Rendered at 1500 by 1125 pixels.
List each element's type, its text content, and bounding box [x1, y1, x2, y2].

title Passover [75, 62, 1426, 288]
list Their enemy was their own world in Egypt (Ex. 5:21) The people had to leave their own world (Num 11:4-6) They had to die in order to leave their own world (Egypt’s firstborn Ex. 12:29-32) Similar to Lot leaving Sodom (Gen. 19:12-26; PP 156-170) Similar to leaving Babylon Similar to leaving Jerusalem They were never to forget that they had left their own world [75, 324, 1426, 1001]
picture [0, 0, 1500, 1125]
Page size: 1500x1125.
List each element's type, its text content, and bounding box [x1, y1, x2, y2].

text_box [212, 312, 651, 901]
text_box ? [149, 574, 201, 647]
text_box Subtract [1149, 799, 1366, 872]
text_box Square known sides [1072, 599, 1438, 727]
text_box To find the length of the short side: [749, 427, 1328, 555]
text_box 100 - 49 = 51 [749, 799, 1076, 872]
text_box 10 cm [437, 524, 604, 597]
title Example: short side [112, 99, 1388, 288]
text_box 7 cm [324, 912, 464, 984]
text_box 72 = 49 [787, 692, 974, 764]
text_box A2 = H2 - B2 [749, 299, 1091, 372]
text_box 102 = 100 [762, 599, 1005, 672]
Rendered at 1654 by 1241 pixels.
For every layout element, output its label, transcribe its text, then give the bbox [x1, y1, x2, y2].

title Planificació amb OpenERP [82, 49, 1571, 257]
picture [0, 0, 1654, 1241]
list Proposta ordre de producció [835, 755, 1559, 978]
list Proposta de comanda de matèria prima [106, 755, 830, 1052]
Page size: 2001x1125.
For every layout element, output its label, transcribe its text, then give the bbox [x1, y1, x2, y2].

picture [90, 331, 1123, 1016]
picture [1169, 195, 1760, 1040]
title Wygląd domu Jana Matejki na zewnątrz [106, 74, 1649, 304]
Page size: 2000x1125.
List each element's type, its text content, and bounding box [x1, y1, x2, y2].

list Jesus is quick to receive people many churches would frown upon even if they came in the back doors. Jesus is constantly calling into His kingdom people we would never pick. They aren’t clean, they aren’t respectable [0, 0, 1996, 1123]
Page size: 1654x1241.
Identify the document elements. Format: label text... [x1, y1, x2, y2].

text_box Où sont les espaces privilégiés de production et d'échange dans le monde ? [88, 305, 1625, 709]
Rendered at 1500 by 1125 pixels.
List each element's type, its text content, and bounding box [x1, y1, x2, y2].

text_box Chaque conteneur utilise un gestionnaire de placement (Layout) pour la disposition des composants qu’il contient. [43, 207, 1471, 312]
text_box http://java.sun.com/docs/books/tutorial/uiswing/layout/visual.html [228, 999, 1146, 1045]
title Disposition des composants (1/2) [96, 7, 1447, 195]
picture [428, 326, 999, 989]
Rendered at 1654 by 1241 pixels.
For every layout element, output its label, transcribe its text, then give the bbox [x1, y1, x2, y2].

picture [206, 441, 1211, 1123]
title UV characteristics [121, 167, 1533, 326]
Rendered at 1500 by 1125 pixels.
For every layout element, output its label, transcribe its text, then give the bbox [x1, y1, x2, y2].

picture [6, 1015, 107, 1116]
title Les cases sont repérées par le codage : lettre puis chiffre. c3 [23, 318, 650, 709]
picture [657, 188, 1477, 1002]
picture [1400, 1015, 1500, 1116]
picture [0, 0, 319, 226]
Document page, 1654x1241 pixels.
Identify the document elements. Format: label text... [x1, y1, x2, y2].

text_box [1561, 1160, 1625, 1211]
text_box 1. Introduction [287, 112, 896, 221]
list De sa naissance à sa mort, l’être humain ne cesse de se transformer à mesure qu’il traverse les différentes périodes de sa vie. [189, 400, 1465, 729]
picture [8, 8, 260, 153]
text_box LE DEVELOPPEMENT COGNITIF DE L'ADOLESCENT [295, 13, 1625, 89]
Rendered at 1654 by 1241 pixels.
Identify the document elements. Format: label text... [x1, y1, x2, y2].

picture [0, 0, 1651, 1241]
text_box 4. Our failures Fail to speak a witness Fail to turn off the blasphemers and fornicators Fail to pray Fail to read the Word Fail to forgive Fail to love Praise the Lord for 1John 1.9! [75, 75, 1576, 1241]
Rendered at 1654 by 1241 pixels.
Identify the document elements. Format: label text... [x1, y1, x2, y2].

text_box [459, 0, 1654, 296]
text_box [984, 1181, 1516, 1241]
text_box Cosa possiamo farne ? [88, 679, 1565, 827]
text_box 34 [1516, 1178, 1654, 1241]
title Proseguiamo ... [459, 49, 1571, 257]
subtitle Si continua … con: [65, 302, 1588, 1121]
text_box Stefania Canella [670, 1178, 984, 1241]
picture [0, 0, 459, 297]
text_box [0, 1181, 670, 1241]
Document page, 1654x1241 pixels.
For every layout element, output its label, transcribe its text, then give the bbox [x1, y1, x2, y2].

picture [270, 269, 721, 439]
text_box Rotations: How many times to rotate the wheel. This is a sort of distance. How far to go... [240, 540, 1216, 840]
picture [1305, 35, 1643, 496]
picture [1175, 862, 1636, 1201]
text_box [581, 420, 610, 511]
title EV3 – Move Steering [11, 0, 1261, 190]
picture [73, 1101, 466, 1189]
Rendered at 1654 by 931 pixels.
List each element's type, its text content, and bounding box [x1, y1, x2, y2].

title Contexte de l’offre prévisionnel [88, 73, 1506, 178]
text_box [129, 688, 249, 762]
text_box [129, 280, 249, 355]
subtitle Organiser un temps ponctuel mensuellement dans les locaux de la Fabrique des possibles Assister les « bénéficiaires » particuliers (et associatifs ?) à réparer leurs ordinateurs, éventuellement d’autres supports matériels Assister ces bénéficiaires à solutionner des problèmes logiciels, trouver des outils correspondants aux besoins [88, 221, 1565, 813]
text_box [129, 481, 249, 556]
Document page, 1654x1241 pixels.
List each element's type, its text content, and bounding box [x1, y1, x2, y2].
------------------------
== To be done ==
Format every line of all the records above as a JSON list of strings, one string per line, and omit the blank lines.

== The output ==
[
  "Rendered at 1500 by 1125 pixels.",
  "List each element's type, its text content, and bounding box [x1, y1, x2, y2].",
  "title Passover [75, 62, 1426, 288]",
  "list Their enemy was their own world in Egypt (Ex. 5:21) The people had to leave their own world (Num 11:4-6) They had to die in order to leave their own world (Egypt’s firstborn Ex. 12:29-32) Similar to Lot leaving Sodom (Gen. 19:12-26; PP 156-170) Similar to leaving Babylon Similar to leaving Jerusalem They were never to forget that they had left their own world [75, 324, 1426, 1001]",
  "picture [0, 0, 1500, 1125]",
  "Page size: 1500x1125.",
  "List each element's type, its text content, and bounding box [x1, y1, x2, y2].",
  "text_box [212, 312, 651, 901]",
  "text_box ? [149, 574, 201, 647]",
  "text_box Subtract [1149, 799, 1366, 872]",
  "text_box Square known sides [1072, 599, 1438, 727]",
  "text_box To find the length of the short side: [749, 427, 1328, 555]",
  "text_box 100 - 49 = 51 [749, 799, 1076, 872]",
  "text_box 10 cm [437, 524, 604, 597]",
  "title Example: short side [112, 99, 1388, 288]",
  "text_box 7 cm [324, 912, 464, 984]",
  "text_box 72 = 49 [787, 692, 974, 764]",
  "text_box A2 = H2 - B2 [749, 299, 1091, 372]",
  "text_box 102 = 100 [762, 599, 1005, 672]",
  "Rendered at 1654 by 1241 pixels.",
  "For every layout element, output its label, transcribe its text, then give the bbox [x1, y1, x2, y2].",
  "title Planificació amb OpenERP [82, 49, 1571, 257]",
  "picture [0, 0, 1654, 1241]",
  "list Proposta ordre de producció [835, 755, 1559, 978]",
  "list Proposta de comanda de matèria prima [106, 755, 830, 1052]",
  "Page size: 2001x1125.",
  "For every layout element, output its label, transcribe its text, then give the bbox [x1, y1, x2, y2].",
  "picture [90, 331, 1123, 1016]",
  "picture [1169, 195, 1760, 1040]",
  "title Wygląd domu Jana Matejki na zewnątrz [106, 74, 1649, 304]",
  "Page size: 2000x1125.",
  "List each element's type, its text content, and bounding box [x1, y1, x2, y2].",
  "list Jesus is quick to receive people many churches would frown upon even if they came in the back doors. Jesus is constantly calling into His kingdom people we would never pick. They aren’t clean, they aren’t respectable [0, 0, 1996, 1123]",
  "Page size: 1654x1241.",
  "Identify the document elements. Format: label text... [x1, y1, x2, y2].",
  "text_box Où sont les espaces privilégiés de production et d'échange dans le monde ? [88, 305, 1625, 709]",
  "Rendered at 1500 by 1125 pixels.",
  "List each element's type, its text content, and bounding box [x1, y1, x2, y2].",
  "text_box Chaque conteneur utilise un gestionnaire de placement (Layout) pour la disposition des composants qu’il contient. [43, 207, 1471, 312]",
  "text_box http://java.sun.com/docs/books/tutorial/uiswing/layout/visual.html [228, 999, 1146, 1045]",
  "title Disposition des composants (1/2) [96, 7, 1447, 195]",
  "picture [428, 326, 999, 989]",
  "Rendered at 1654 by 1241 pixels.",
  "For every layout element, output its label, transcribe its text, then give the bbox [x1, y1, x2, y2].",
  "picture [206, 441, 1211, 1123]",
  "title UV characteristics [121, 167, 1533, 326]",
  "Rendered at 1500 by 1125 pixels.",
  "For every layout element, output its label, transcribe its text, then give the bbox [x1, y1, x2, y2].",
  "picture [6, 1015, 107, 1116]",
  "title Les cases sont repérées par le codage : lettre puis chiffre. c3 [23, 318, 650, 709]",
  "picture [657, 188, 1477, 1002]",
  "picture [1400, 1015, 1500, 1116]",
  "picture [0, 0, 319, 226]",
  "Document page, 1654x1241 pixels.",
  "Identify the document elements. Format: label text... [x1, y1, x2, y2].",
  "text_box [1561, 1160, 1625, 1211]",
  "text_box 1. Introduction [287, 112, 896, 221]",
  "list De sa naissance à sa mort, l’être humain ne cesse de se transformer à mesure qu’il traverse les différentes périodes de sa vie. [189, 400, 1465, 729]",
  "picture [8, 8, 260, 153]",
  "text_box LE DEVELOPPEMENT COGNITIF DE L'ADOLESCENT [295, 13, 1625, 89]",
  "Rendered at 1654 by 1241 pixels.",
  "Identify the document elements. Format: label text... [x1, y1, x2, y2].",
  "picture [0, 0, 1651, 1241]",
  "text_box 4. Our failures Fail to speak a witness Fail to turn off the blasphemers and fornicators Fail to pray Fail to read the Word Fail to forgive Fail to love Praise the Lord for 1John 1.9! [75, 75, 1576, 1241]",
  "Rendered at 1654 by 1241 pixels.",
  "Identify the document elements. Format: label text... [x1, y1, x2, y2].",
  "text_box [459, 0, 1654, 296]",
  "text_box [984, 1181, 1516, 1241]",
  "text_box Cosa possiamo farne ? [88, 679, 1565, 827]",
  "text_box 34 [1516, 1178, 1654, 1241]",
  "title Proseguiamo ... [459, 49, 1571, 257]",
  "subtitle Si continua … con: [65, 302, 1588, 1121]",
  "text_box Stefania Canella [670, 1178, 984, 1241]",
  "picture [0, 0, 459, 297]",
  "text_box [0, 1181, 670, 1241]",
  "Document page, 1654x1241 pixels.",
  "For every layout element, output its label, transcribe its text, then give the bbox [x1, y1, x2, y2].",
  "picture [270, 269, 721, 439]",
  "text_box Rotations: How many times to rotate the wheel. This is a sort of distance. How far to go... [240, 540, 1216, 840]",
  "picture [1305, 35, 1643, 496]",
  "picture [1175, 862, 1636, 1201]",
  "text_box [581, 420, 610, 511]",
  "title EV3 – Move Steering [11, 0, 1261, 190]",
  "picture [73, 1101, 466, 1189]",
  "Rendered at 1654 by 931 pixels.",
  "List each element's type, its text content, and bounding box [x1, y1, x2, y2].",
  "title Contexte de l’offre prévisionnel [88, 73, 1506, 178]",
  "text_box [129, 688, 249, 762]",
  "text_box [129, 280, 249, 355]",
  "subtitle Organiser un temps ponctuel mensuellement dans les locaux de la Fabrique des possibles Assister les « bénéficiaires » particuliers (et associatifs ?) à réparer leurs ordinateurs, éventuellement d’autres supports matériels Assister ces bénéficiaires à solutionner des problèmes logiciels, trouver des outils correspondants aux besoins [88, 221, 1565, 813]",
  "text_box [129, 481, 249, 556]",
  "Document page, 1654x1241 pixels.",
  "List each element's type, its text content, and bounding box [x1, y1, x2, y2]."
]